So we can avoid a lot of this pain by not using constructors for thread_local va...

yosefk · 2025-02-17T19:50:26 1739821826

> A significant portion of that is rdtsc time, right? Like 50-80%. Writing a few bytes to a ringbuffer prefetched in local cache is very very cheap but rdtsc takes ~4-8 nanos.

Exactly right, though it seems totally insane to me coming from an embedded background where you get the cycle count in less than 1 ns but writing to the buffer would be "the" performance problem (and then you could eg avoid writing short calls as measured at runtime, but on x86 you will have spent too much time on the rdtsc for this to lower the overhead.) There's also RDPMC but it's not much faster and you need permissions(tm) to use it, plus it stops counting on various occasions which I never fully understood.

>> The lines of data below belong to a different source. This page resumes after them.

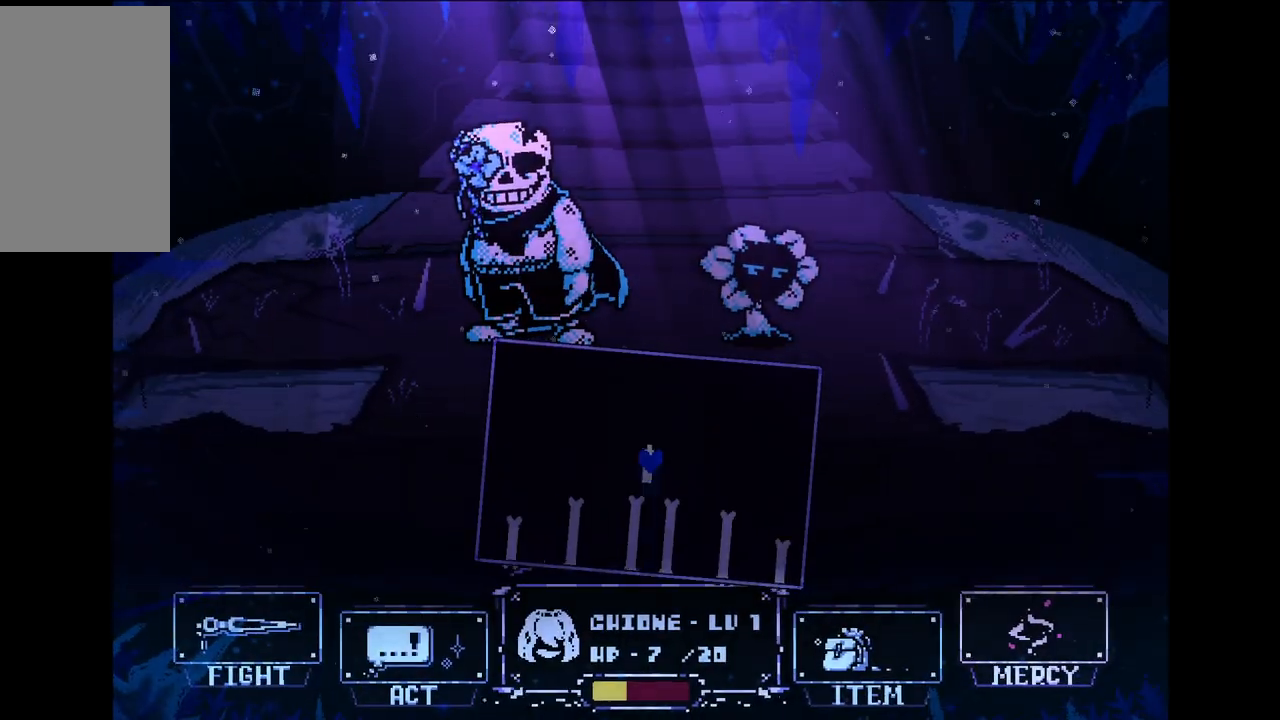
{"keys": [], "events": [[250, "up", "up"]]}
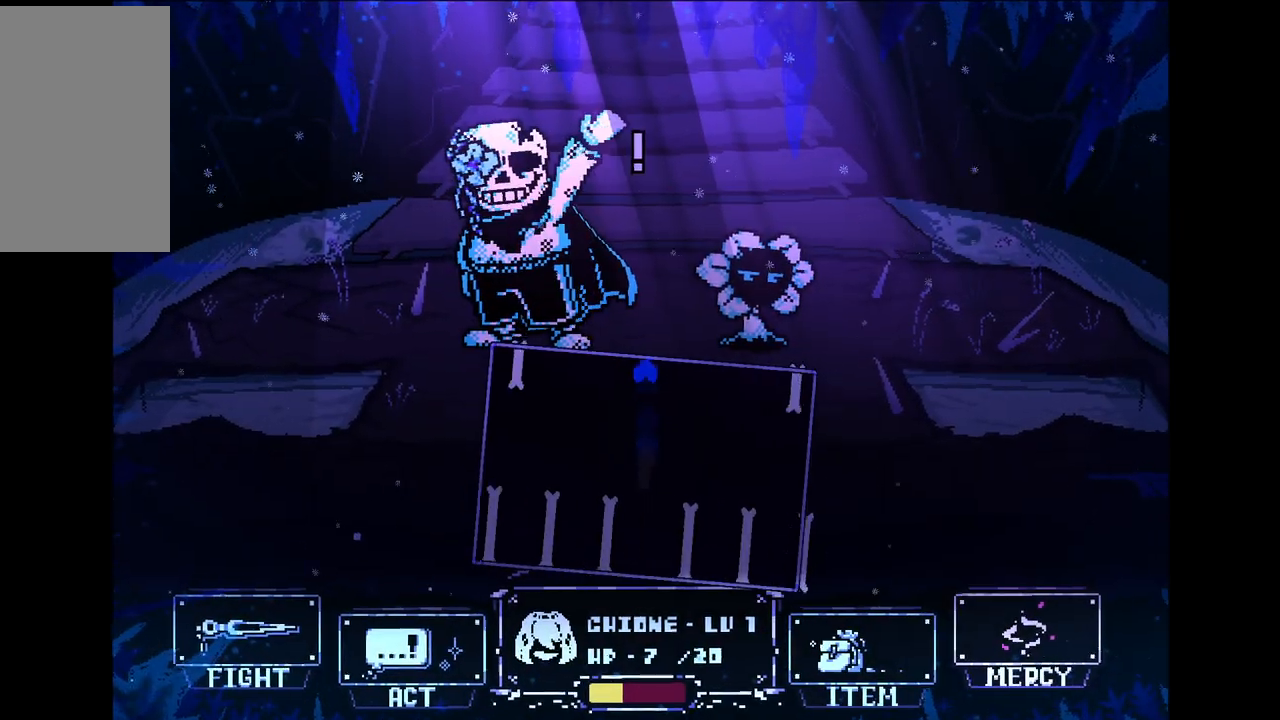
{"keys": ["down"], "events": [[33, "down", "down"]]}
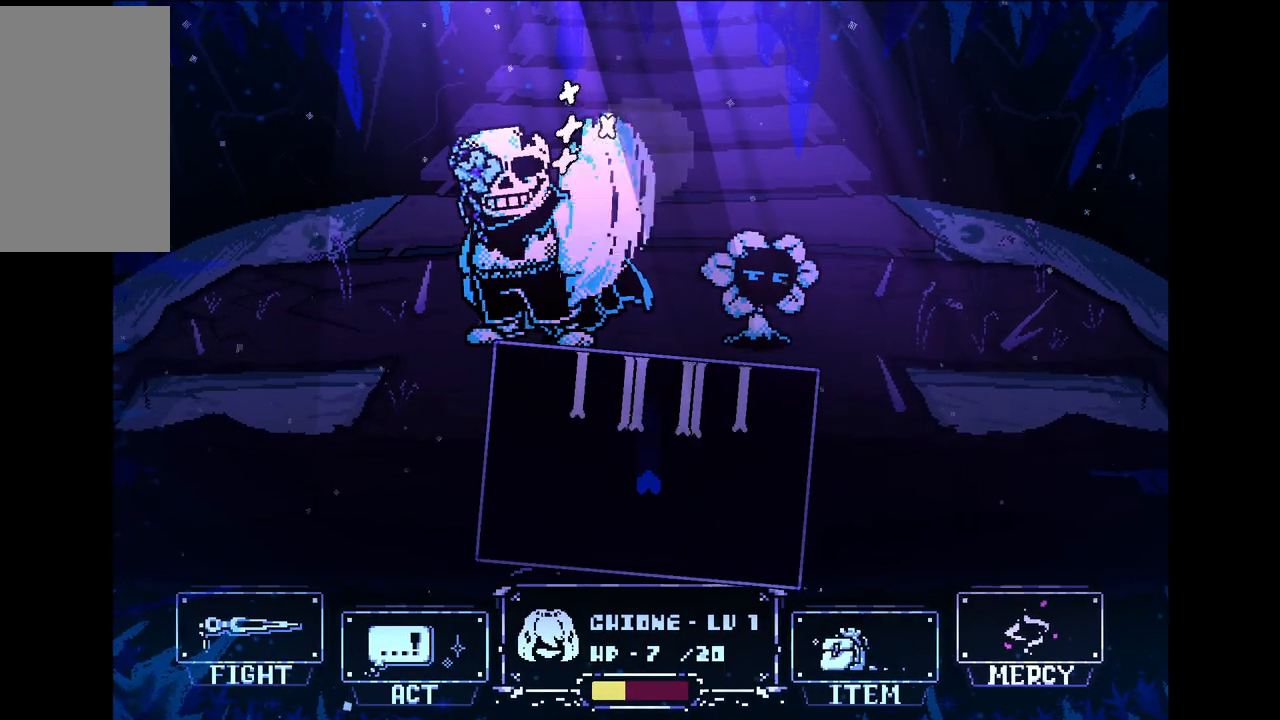
{"keys": ["left"], "events": [[383, "down", "up"], [467, "left", "down"]]}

Regarding prefetching - what do you do perfetching-wise that helps performance?.. All my attempts to do better than the simplest store instructions did nothing to improve performance (I tried prefetchw/__builtin_prefetch, movntq/_mm_stream_pi and vmovntdq/_mm_stream_si128, all of them either didn't help or made things even slower)

loeg · 2025-02-17T23:02:15 1739833335

> Regarding prefetching - what do you do perfetching-wise that helps performance?

Absolutely nothing -- the CPU internally just does a very good job predicting the ringbuffer write pattern, for obvious reasons.